The MacBook Pro 16 features six speakers with force-canceling woofers, and quite frankly produces the best audio on a laptop today. There’s tons of volume, crisp mids and highs, and more bass than you expect on a laptop. It’s a great experience. The headphone jack can also drive high-impedance headphones. The four speakers on the Slim Pro 9i are fine, but they don’t really compare to the MacBook Pro 16’s experience.
Both laptops are larder machines, and you’ll feel both in your backpack. But the MacBook Pro 16 is slightly more svelte.
Mainly, though, the MacBook Pro 16 stands out because of the incredible efficiency that goes with its excellent performance. Even with a power-hungry Mini-LED display, and thanks to 100 watt-hours of battery capacity, the MacBook Pro 16 doubled up on the Slim Pro 9i in our web browsing and video looping tests. The Slim Pro 9i suffered from just a 75-watt-hour battery, but that’s not enough to account for the massive difference.
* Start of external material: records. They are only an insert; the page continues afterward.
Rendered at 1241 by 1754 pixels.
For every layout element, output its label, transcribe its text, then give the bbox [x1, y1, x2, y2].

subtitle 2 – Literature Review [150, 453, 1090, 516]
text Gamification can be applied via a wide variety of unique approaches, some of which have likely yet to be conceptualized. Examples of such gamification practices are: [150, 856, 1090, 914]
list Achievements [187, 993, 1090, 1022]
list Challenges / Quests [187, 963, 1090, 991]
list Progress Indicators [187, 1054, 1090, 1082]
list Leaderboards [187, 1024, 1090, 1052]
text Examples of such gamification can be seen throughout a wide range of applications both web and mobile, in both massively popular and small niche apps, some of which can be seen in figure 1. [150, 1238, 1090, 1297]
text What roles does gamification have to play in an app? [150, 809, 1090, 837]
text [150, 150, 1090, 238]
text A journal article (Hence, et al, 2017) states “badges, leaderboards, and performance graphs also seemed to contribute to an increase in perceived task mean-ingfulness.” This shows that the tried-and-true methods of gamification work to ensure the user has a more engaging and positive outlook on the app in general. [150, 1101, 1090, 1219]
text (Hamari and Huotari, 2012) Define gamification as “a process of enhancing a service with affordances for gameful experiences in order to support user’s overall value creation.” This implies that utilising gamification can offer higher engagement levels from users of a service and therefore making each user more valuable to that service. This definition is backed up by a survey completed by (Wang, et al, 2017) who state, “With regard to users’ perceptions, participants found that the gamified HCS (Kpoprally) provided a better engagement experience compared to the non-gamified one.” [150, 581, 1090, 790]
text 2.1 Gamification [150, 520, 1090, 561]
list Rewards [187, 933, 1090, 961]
Apple’s Silicon chips are just incredibly more efficient than Intel’s.
You’ll get a couple of days of normal use out of the MacBook Pro 16 on a single charge, while you’ll be reaching for the Slim Pro 9i’s charger by lunchtime. Apple’s laptop provides an impressive combination of performance and battery life that Windows laptops simply can’t match.
The Slim Pro 9i is a solid example of a 16-inch laptop with a great display and enough performance to meet demanding creative workflows. It’s also less expensive, but its battery life is poor.
The MacBook Pro 16 is just as fast and offers class-leading battery life, and its design and build are superior. It’s a lot more expensive, but if you can afford it, it’s the more refined choice.